# Saved data entries:
┄┄┄┄┄┄┄┄┄┄

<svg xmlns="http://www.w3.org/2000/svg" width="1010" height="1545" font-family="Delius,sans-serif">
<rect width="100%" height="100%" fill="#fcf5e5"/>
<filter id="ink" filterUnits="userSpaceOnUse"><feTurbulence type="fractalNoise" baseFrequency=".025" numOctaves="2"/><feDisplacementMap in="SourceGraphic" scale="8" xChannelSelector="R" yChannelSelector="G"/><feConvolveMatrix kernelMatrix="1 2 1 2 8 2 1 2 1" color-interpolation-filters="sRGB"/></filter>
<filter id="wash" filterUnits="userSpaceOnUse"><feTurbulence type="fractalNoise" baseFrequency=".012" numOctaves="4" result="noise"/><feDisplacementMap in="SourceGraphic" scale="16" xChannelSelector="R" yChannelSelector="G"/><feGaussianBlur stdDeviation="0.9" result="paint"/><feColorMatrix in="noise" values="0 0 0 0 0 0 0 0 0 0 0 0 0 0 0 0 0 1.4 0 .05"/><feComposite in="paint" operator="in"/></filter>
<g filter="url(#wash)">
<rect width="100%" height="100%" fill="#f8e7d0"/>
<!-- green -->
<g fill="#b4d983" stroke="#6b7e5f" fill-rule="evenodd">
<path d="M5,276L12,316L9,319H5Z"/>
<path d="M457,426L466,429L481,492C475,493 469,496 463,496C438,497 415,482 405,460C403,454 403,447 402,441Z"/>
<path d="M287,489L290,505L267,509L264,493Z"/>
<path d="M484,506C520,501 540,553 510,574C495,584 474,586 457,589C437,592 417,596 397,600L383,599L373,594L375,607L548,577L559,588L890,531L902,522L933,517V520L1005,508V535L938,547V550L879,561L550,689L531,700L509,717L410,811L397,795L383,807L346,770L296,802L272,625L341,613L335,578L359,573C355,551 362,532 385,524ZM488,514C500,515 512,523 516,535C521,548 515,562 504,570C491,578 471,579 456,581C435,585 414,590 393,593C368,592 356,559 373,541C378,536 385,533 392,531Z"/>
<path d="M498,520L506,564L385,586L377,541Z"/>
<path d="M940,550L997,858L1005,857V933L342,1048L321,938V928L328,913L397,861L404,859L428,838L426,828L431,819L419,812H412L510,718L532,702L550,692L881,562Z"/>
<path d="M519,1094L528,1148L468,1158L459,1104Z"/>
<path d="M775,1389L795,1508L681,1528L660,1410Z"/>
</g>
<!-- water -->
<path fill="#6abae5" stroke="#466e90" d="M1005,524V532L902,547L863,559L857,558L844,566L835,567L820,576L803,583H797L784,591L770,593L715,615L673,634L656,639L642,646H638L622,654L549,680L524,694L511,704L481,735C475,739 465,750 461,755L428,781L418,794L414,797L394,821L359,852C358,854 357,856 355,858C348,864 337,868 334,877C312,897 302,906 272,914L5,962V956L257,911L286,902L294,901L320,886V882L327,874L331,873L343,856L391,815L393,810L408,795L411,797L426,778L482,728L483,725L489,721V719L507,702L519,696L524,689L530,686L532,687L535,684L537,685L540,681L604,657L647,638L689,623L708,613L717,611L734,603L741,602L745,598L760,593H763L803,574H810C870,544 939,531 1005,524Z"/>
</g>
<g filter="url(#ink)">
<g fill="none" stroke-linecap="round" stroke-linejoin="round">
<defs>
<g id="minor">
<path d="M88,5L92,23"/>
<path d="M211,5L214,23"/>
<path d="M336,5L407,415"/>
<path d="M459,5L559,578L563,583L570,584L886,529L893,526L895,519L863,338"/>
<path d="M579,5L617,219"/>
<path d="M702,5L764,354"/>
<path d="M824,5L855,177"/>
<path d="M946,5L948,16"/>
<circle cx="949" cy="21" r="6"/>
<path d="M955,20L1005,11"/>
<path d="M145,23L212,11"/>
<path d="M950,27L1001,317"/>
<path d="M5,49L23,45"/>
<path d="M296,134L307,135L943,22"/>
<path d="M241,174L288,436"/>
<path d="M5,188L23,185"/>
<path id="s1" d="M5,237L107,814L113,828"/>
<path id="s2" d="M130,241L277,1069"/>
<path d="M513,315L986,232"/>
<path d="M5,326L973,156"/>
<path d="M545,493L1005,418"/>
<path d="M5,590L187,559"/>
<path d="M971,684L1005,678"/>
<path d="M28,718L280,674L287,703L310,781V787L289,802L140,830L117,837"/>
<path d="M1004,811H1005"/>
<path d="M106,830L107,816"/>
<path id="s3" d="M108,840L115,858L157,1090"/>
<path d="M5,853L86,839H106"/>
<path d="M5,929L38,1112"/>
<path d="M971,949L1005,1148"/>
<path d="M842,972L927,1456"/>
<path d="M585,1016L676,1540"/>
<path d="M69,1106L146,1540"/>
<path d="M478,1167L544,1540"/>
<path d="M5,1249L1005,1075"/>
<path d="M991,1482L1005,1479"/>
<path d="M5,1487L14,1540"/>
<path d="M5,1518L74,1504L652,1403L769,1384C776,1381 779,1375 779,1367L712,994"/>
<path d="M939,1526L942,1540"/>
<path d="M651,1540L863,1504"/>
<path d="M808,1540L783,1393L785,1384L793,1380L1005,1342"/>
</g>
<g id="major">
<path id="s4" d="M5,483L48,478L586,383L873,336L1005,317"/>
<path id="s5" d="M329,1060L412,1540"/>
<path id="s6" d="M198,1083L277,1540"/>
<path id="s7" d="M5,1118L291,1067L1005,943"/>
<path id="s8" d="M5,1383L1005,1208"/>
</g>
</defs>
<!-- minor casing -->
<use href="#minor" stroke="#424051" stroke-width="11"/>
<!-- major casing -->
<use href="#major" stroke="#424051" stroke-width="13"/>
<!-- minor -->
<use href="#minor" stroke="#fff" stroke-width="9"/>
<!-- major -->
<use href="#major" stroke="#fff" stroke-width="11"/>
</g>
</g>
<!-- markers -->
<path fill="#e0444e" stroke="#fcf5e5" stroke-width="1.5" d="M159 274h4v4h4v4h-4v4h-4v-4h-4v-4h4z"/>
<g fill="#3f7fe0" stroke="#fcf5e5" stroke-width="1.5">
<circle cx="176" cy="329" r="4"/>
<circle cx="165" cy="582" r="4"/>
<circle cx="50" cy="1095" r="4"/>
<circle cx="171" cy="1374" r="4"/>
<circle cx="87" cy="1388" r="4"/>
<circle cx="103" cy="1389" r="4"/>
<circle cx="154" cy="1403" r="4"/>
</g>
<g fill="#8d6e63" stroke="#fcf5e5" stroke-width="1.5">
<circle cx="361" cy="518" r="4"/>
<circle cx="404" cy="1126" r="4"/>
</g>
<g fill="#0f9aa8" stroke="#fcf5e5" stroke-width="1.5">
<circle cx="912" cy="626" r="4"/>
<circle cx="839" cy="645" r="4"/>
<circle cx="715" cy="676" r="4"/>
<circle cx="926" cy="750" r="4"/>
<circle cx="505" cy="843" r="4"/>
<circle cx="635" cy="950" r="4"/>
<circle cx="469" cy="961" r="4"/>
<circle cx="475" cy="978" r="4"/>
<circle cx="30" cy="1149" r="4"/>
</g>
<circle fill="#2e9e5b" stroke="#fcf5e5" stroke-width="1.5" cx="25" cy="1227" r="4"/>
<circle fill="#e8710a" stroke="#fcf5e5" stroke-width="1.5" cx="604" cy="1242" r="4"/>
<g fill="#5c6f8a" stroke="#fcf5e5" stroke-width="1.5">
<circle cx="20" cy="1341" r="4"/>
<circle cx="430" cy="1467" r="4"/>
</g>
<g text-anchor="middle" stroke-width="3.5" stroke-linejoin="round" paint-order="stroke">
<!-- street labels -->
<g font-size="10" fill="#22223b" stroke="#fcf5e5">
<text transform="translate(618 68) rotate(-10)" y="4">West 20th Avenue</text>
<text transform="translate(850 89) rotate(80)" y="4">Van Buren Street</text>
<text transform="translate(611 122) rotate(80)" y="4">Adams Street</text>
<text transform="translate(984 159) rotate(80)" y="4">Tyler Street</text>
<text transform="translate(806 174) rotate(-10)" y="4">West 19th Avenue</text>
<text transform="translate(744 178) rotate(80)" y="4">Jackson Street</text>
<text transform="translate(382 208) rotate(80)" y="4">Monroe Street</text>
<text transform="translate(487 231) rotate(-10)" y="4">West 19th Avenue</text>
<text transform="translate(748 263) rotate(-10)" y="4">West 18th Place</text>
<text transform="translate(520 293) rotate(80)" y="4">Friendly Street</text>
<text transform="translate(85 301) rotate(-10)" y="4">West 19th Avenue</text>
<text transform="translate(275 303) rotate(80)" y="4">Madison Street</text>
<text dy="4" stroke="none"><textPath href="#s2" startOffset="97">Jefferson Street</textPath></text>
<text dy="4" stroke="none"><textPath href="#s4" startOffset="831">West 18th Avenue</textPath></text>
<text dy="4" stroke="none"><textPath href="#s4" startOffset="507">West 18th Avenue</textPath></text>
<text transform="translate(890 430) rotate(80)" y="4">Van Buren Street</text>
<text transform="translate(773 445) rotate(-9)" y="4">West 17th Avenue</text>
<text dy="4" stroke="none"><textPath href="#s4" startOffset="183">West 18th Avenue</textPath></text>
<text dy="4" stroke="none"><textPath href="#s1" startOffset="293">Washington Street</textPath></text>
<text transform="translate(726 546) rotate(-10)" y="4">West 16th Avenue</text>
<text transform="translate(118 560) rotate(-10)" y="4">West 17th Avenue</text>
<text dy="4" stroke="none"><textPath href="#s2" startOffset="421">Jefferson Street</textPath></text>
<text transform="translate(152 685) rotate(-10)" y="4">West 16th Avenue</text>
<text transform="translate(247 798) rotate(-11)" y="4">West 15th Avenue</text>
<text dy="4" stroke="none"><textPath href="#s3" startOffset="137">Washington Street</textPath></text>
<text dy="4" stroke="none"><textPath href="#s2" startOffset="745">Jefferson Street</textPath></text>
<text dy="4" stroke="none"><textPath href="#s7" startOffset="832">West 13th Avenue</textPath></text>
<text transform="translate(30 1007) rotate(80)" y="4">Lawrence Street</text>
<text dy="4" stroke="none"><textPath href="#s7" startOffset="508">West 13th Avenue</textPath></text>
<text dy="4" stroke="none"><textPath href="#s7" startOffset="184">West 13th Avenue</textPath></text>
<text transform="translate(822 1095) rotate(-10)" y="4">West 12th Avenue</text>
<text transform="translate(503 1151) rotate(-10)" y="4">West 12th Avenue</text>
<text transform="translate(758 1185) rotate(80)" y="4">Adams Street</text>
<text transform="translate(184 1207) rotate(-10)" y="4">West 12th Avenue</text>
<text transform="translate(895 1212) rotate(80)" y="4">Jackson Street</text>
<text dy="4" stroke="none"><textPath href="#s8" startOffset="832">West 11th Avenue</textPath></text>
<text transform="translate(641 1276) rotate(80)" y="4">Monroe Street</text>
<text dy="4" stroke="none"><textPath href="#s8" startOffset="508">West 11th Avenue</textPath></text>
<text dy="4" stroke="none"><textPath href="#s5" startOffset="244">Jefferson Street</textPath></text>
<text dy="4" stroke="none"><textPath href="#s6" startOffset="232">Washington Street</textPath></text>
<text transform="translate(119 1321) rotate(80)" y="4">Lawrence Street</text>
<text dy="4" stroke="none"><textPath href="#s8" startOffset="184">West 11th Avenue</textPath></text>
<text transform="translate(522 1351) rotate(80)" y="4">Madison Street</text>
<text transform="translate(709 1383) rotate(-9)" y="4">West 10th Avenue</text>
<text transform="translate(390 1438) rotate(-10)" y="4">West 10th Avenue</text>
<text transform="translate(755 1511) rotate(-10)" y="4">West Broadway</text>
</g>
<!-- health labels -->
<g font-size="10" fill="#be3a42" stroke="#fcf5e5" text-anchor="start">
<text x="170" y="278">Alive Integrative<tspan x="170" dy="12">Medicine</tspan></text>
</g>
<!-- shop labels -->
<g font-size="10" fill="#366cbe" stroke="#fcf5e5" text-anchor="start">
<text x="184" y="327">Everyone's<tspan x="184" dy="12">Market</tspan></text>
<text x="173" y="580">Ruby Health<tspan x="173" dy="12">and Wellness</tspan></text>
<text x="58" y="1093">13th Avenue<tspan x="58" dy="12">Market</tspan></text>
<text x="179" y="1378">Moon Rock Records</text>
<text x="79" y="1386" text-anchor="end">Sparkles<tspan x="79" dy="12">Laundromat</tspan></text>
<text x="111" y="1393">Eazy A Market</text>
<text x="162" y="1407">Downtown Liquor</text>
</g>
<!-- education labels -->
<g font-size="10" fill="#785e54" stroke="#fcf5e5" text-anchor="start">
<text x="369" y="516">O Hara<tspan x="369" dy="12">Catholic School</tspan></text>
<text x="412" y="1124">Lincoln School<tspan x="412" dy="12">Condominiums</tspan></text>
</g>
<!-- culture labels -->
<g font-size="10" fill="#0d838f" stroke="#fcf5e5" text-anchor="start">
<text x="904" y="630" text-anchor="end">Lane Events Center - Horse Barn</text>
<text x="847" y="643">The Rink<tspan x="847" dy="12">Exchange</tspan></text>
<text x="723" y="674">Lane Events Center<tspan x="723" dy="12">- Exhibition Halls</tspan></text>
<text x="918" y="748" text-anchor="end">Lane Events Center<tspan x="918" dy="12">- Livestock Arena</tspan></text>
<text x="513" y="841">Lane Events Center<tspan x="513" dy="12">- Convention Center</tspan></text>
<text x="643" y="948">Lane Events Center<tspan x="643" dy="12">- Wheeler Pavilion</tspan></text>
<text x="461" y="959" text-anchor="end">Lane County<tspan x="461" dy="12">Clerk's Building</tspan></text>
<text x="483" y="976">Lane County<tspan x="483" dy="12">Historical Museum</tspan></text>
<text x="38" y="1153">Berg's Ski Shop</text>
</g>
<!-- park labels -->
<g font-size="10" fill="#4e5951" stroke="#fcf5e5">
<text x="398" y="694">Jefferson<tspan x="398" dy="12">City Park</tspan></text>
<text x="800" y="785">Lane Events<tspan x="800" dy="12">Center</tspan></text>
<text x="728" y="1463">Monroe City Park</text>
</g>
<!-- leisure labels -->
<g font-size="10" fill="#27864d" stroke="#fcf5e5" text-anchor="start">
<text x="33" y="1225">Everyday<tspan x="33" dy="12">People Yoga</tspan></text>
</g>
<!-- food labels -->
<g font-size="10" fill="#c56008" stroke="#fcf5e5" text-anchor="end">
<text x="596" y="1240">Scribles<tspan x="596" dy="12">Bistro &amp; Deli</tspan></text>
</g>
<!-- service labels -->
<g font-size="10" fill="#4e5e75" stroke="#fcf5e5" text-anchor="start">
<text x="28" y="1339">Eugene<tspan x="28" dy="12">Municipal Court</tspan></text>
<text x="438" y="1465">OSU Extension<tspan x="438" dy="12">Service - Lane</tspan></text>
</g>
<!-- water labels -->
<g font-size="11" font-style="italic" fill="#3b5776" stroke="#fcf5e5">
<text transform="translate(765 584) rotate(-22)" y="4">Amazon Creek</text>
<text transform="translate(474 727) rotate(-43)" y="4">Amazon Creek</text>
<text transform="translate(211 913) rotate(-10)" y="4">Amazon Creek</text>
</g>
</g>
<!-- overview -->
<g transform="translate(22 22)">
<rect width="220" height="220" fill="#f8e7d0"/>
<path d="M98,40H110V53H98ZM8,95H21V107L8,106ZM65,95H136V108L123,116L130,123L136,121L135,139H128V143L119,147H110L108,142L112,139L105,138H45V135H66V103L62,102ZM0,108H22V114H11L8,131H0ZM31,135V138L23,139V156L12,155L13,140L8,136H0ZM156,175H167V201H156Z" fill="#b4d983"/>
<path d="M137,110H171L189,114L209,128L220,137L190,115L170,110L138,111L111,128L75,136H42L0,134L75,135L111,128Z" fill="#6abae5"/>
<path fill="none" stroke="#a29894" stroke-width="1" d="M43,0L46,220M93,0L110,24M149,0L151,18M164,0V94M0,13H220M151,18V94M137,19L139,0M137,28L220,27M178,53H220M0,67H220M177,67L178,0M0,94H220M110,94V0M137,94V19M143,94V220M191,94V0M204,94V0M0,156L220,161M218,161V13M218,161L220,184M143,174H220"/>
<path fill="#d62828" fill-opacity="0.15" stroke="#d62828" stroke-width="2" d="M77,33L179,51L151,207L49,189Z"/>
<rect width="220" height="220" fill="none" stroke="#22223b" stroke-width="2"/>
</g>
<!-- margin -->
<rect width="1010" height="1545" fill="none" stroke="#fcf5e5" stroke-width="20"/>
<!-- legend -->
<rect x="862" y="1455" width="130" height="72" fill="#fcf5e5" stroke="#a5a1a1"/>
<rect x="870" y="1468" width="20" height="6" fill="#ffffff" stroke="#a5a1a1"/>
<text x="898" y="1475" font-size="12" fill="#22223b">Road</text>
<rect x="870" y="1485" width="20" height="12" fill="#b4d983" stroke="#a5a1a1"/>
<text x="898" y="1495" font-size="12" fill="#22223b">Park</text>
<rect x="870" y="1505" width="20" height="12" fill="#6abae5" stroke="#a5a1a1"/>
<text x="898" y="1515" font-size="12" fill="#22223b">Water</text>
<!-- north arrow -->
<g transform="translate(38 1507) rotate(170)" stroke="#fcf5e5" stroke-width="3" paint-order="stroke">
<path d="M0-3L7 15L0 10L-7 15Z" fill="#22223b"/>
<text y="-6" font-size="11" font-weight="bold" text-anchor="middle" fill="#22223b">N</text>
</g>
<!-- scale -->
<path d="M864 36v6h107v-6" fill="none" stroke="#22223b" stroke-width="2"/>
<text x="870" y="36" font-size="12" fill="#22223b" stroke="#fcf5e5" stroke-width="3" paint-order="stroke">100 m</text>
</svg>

┄┄┄┄┄┄┄┄┄┄

# TASK TO CARRY OUT:
Search each line of the entries for the string "feDisplacementMap", then say how many lines have it. Reply with the number only.

# EXERCISE OUTPUT:
2